**To do:** Each line below is to be copied exactly as it appears.

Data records

________________

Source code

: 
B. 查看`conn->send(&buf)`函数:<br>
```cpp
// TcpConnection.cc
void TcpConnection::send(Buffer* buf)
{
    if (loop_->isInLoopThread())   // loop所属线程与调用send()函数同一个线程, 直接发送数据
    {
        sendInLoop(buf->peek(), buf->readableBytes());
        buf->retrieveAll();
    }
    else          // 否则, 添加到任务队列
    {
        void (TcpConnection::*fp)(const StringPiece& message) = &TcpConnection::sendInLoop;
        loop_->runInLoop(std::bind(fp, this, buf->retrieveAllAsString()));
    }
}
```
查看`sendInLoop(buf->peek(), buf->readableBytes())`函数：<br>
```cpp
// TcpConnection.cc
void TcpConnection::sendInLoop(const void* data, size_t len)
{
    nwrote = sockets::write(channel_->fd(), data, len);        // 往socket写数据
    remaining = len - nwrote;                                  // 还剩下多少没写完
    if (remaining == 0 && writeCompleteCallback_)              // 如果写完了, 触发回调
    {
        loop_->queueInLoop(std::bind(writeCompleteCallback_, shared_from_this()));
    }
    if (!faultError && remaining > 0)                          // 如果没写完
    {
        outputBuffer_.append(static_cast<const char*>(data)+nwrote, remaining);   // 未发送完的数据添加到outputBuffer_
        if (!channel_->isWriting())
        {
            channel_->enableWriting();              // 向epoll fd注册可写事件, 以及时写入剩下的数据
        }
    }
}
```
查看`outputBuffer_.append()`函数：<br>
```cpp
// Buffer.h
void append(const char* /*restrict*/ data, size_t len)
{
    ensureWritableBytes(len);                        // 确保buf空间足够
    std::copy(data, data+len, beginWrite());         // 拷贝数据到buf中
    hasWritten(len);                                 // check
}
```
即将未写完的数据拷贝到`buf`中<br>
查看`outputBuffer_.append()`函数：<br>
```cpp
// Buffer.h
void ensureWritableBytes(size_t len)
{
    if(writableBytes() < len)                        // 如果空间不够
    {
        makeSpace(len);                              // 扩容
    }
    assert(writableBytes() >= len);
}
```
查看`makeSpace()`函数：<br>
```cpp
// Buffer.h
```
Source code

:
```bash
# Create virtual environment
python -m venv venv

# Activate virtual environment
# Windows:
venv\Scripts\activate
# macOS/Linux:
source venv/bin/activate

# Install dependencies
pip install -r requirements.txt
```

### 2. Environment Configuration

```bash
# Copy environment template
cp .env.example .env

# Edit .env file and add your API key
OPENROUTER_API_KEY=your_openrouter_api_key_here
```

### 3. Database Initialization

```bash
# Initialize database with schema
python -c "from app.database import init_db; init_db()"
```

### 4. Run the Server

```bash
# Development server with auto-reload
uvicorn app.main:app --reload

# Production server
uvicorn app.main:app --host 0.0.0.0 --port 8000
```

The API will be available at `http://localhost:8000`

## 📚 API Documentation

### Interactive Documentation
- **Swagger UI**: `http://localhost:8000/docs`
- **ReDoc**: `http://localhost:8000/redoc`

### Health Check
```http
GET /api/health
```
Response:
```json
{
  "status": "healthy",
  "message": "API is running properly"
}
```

________________

**Task result:**
Source code

: 
B. 查看`conn->send(&buf)`函数:<br>
```cpp
// TcpConnection.cc
void TcpConnection::send(Buffer* buf)
{
    if (loop_->isInLoopThread())   // loop所属线程与调用send()函数同一个线程, 直接发送数据
    {
        sendInLoop(buf->peek(), buf->readableBytes());
        buf->retrieveAll();
    }
    else          // 否则, 添加到任务队列
    {
        void (TcpConnection::*fp)(const StringPiece& message) = &TcpConnection::sendInLoop;
        loop_->runInLoop(std::bind(fp, this, buf->retrieveAllAsString()));
    }
}
```
查看`sendInLoop(buf->peek(), buf->readableBytes())`函数：<br>
```cpp
// TcpConnection.cc
void TcpConnection::sendInLoop(const void* data, size_t len)
{
    nwrote = sockets::write(channel_->fd(), data, len);        // 往socket写数据
    remaining = len - nwrote;                                  // 还剩下多少没写完
    if (remaining == 0 && writeCompleteCallback_)              // 如果写完了, 触发回调
    {
        loop_->queueInLoop(std::bind(writeCompleteCallback_, shared_from_this()));
    }
    if (!faultError && remaining > 0)                          // 如果没写完
    {
        outputBuffer_.append(static_cast<const char*>(data)+nwrote, remaining);   // 未发送完的数据添加到outputBuffer_
        if (!channel_->isWriting())
        {
            channel_->enableWriting();              // 向epoll fd注册可写事件, 以及时写入剩下的数据
        }
    }
}
```
查看`outputBuffer_.append()`函数：<br>
```cpp
// Buffer.h
void append(const char* /*restrict*/ data, size_t len)
{
    ensureWritableBytes(len);                        // 确保buf空间足够
    std::copy(data, data+len, beginWrite());         // 拷贝数据到buf中
    hasWritten(len);                                 // check
}
```
即将未写完的数据拷贝到`buf`中<br>
查看`outputBuffer_.append()`函数：<br>
```cpp
// Buffer.h
void ensureWritableBytes(size_t len)
{
    if(writableBytes() < len)                        // 如果空间不够
    {
        makeSpace(len);                              // 扩容
    }
    assert(writableBytes() >= len);
}
```
查看`makeSpace()`函数：<br>
```cpp
// Buffer.h
```
Source code

:
```bash
# Create virtual environment
python -m venv venv

# Activate virtual environment
# Windows:
venv\Scripts\activate
# macOS/Linux:
source venv/bin/activate

# Install dependencies
pip install -r requirements.txt
```

### 2. Environment Configuration

```bash
# Copy environment template
cp .env.example .env

# Edit .env file and add your API key
OPENROUTER_API_KEY=your_openrouter_api_key_here
```

### 3. Database Initialization

```bash
# Initialize database with schema
python -c "from app.database import init_db; init_db()"
```

### 4. Run the Server

```bash
# Development server with auto-reload
uvicorn app.main:app --reload

# Production server
uvicorn app.main:app --host 0.0.0.0 --port 8000
```

The API will be available at `http://localhost:8000`

## 📚 API Documentation

### Interactive Documentation
- **Swagger UI**: `http://localhost:8000/docs`
- **ReDoc**: `http://localhost:8000/redoc`

### Health Check
```http
GET /api/health
```
Response:
```json
{
  "status": "healthy",
  "message": "API is running properly"
}
```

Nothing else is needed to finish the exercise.